Start of Provided text
The Living Annuity Beneficiary Trap. If a living annuity holder dies without a nominated beneficiary, the capital gets paid into the deceased's estate as a lump sum. It stays exempt from estate duty, but the executor can levy a 3.5% fee plus VAT. A simple nomination form avoids this entirely.
The Great Bond Pivot. SA fund flows in Q1 show investors pulling R6.2bn out of ultra-short-term bond funds and pouring R10.5bn into flexible bond funds. The cash-is-king era is fading as investors move out the curve to lock in yields before any eventual rate cuts.
SARS Wants Proper Business Valuations. SARS is placing unprecedented pressure on defensible business valuations for CGT, donations tax, and estate duty. Relying on informal or outdated numbers is now a high-risk strategy. Professional valuations every one to three years are becoming best practice for SME-owning clients.
Prompt of the week
If you want to sort your recurring tasks quickly with AI...
Today’s topic gives you the framework the framework for sorting admin quickly, but this prompt helps you do the heavy lifting by generating a lit of common tasks for you to choose from, and then add your own, before categorising them for you.
How to use it:
Paste the prompt into any AI tool.
It will generate a list of common recurring tasks; tick or copy the ones you recognise.
Add any extras that are unique to your practice.
It sorts everything into delegate, automate, or drop with specific next steps.
Important: Do not include any client names or personal information. Describe tasks generically.
The Prompt:
You are a practice management consultant for independent financial advisors in South Africa. I need help identifying which of my recurring tasks I should delegate, automate, or drop entirely.
Start by generating a numbered list of 25 common recurring tasks that SA financial advisors and their teams typically perform for existing clients. Group them under these headings: Compliance & documentation (FICA, ROAs, FAIS), Client communication & scheduling, Portfolio administration & reporting, and Provider & platform admin.
Then ask me to reply with:
The number of these tasks I currently do
Any additional tasks I do that are not on the list
Once I reply, sort each selected task into one of three categories:
Delegate: must be done, but doesn't need the advisor. Suggest who should own it and what checklist or template they'd need.
Automate: repetitive and rule-based. Suggest a specific method (CRM trigger, email template, calendar rule, or platform feature).
Drop: no longer adds value or duplicates what a system already does. Explain why it's safe to stop.
Then, estimate the total hours per week I could recover and recommend the 3 changes to make first for the biggest immediate impact.
Keep the tone practical and direct. No fluff.
Did You Know? This week in 1939, the world’s first public broadcast of a sports game went out to the only 400 TV sets in the US at that time. As a matter of interest, Germany had broadcast parts of the 1936 Olympic Games (3 years before the US), but no one owned TV sets yet in those days, so no one saw it.
End of Provided text
## Explore the material
**1.** Answer these about the advisor newsletter:
(a) How much did investors pull out of ultra-short-term bond funds in Q1?
(b) How often are professional business valuations becoming best practice for SME-owning clients?
(c) How many TV sets were in the US in 1939?
**2.** Using the advisor newsletter, explain in one to three sentences why investors are shifting money into flexible bond funds.
**3.** Please repeat the part of the advisor newsletter between "Keep the tone" and "one saw it.", inclusive.
The items come from a separate source.
Start of Dataset extract
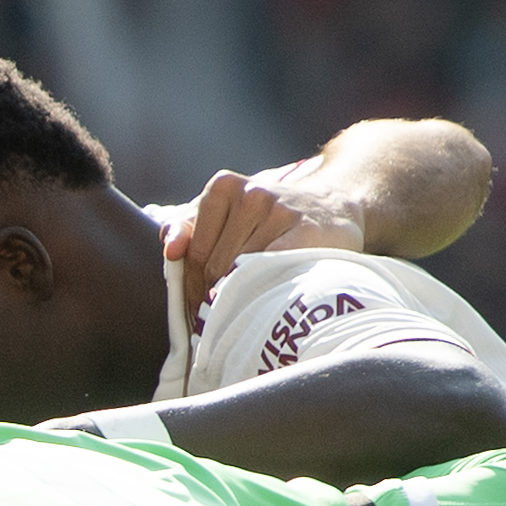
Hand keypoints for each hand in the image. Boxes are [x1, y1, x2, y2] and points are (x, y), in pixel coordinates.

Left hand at [163, 164, 367, 331]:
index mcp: (224, 187)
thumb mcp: (227, 214)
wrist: (334, 206)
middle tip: (218, 317)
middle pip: (215, 265)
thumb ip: (190, 228)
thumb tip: (170, 247)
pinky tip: (266, 300)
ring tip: (242, 311)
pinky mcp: (306, 233)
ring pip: (240, 273)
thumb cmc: (268, 219)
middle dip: (211, 296)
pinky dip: (263, 292)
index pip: (193, 252)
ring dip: (237, 299)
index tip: (198, 304)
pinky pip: (271, 272)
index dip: (192, 285)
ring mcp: (280, 211)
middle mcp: (252, 194)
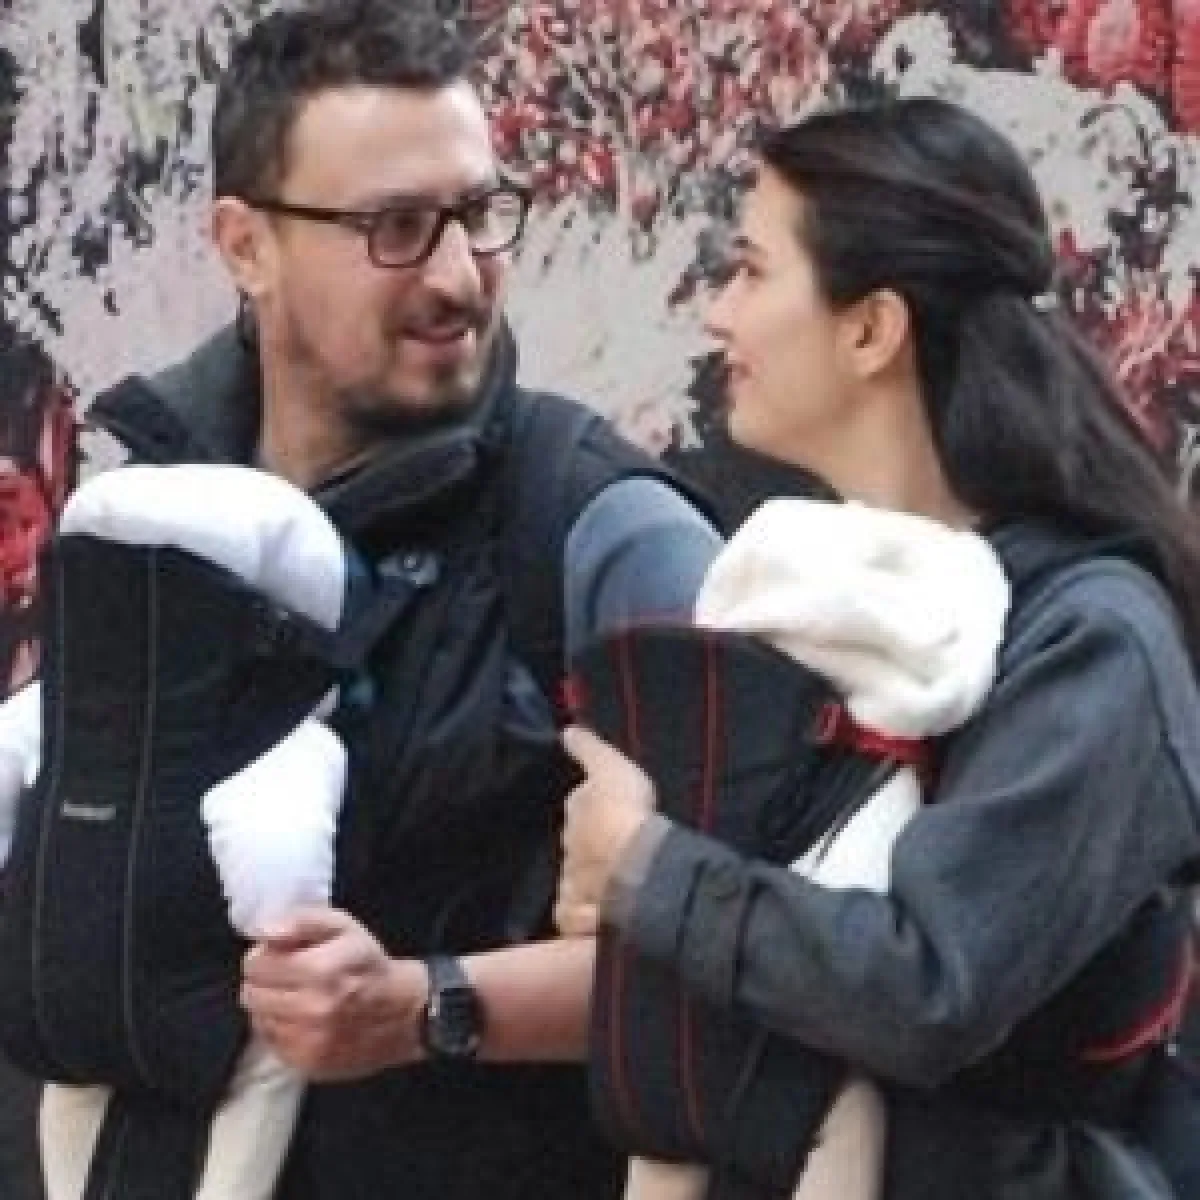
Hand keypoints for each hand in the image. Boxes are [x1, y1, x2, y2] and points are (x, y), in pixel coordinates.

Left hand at [241, 907, 425, 1080]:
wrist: (403, 1014)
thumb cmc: (369, 964)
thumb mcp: (344, 926)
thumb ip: (302, 921)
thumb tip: (263, 931)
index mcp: (318, 971)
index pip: (255, 964)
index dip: (265, 955)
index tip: (283, 954)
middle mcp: (310, 1010)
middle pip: (251, 993)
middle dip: (265, 980)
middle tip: (289, 975)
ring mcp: (307, 1043)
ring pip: (258, 1018)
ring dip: (271, 1004)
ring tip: (297, 996)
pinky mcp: (306, 1065)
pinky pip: (271, 1042)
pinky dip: (281, 1027)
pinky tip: (302, 1018)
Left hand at [555, 725, 655, 937]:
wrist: (636, 868)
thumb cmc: (626, 813)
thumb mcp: (611, 767)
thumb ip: (589, 749)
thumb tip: (566, 731)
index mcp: (577, 810)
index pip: (580, 806)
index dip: (592, 808)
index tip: (604, 811)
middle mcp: (568, 845)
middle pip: (578, 842)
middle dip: (590, 844)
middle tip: (614, 847)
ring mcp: (571, 881)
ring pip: (578, 877)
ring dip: (590, 878)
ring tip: (614, 881)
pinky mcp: (575, 915)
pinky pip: (576, 914)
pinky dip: (583, 914)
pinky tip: (598, 916)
End of Dataset extract
## Responses in order
**1.**
(a) R6.2bn
(b) Every one to three years
(c) 400

**2.** The cash-is-king era is fading. Investors are moving out the curve to lock in yields before any eventual rate cuts.

**3.**
Keep the tone practical and direct. No fluff.
Did You Know? This week in 1939, the world’s first public broadcast of a sports game went out to the only 400 TV sets in the US at that time. As a matter of interest, Germany had broadcast parts of the 1936 Olympic Games (3 years before the US), but no one owned TV sets yet in those days, so no one saw it.